Instructions for the task:
Scan the lines below for the string "from". Reply with how many match, and no other words.

Task input:
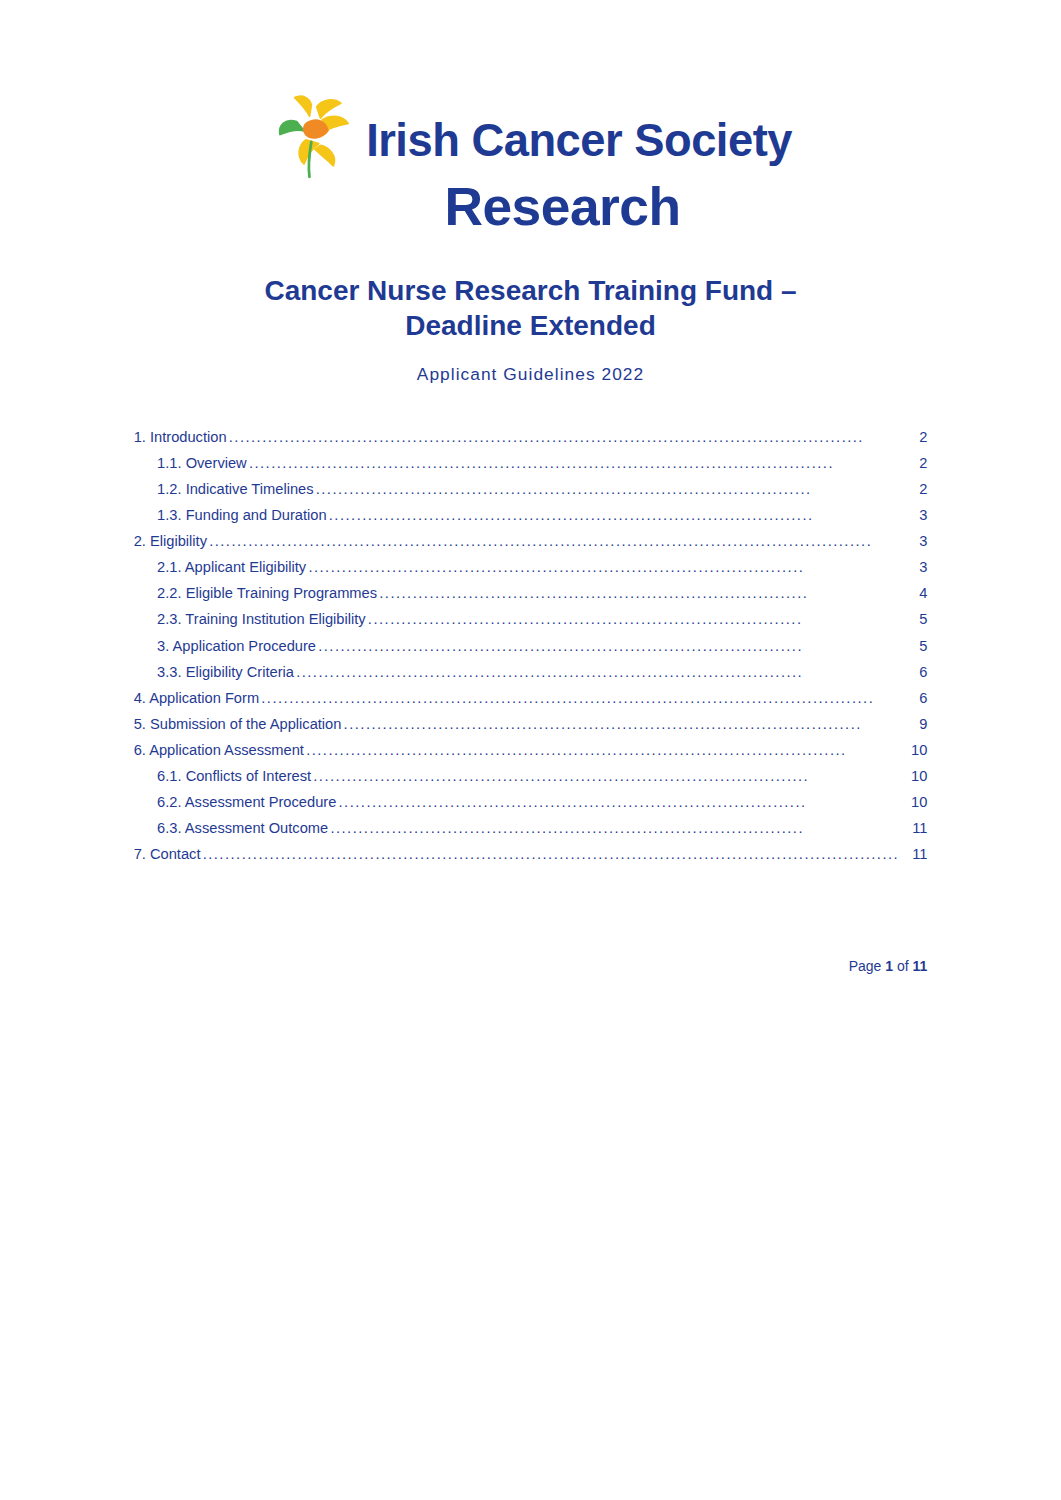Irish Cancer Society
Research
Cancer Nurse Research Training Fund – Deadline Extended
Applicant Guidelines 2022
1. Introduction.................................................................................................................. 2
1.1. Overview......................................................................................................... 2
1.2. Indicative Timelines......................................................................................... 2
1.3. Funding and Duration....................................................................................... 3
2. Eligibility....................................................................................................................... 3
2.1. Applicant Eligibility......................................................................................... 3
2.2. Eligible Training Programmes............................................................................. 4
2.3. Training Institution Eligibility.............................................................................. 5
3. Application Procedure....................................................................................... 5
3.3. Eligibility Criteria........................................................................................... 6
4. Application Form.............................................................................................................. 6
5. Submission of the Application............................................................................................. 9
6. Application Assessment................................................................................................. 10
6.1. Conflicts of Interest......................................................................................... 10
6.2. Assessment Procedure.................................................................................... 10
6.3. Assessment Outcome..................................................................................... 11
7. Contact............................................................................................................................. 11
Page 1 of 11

...

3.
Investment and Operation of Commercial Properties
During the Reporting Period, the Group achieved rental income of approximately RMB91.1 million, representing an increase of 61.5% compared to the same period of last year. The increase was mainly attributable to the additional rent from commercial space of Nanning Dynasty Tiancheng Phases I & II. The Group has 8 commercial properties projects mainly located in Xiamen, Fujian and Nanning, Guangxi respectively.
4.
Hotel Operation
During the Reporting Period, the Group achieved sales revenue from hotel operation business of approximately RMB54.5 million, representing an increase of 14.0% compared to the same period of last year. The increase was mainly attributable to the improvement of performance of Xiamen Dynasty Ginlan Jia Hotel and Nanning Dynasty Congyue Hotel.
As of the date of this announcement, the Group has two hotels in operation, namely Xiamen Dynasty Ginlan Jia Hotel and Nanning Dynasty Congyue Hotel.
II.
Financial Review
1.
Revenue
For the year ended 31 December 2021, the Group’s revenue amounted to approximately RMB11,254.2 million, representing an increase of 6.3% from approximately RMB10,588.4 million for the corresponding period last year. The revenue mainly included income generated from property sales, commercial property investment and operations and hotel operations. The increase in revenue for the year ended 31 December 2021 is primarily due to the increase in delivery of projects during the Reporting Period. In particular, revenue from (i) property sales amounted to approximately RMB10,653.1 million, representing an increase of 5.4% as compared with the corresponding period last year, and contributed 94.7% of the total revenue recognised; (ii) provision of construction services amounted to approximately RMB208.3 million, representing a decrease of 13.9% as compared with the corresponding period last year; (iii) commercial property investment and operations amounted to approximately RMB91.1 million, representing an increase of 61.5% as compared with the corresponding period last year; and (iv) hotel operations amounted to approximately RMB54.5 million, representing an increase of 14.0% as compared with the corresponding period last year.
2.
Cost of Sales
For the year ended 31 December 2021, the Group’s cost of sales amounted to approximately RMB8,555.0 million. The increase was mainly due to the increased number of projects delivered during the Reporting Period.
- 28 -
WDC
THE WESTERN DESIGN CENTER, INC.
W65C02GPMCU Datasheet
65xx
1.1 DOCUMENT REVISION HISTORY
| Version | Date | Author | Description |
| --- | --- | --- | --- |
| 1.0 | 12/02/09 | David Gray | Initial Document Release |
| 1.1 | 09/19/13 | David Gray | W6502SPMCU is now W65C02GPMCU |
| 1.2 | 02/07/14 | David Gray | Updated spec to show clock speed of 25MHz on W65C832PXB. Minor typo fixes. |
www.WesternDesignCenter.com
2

Result of this exercise:
3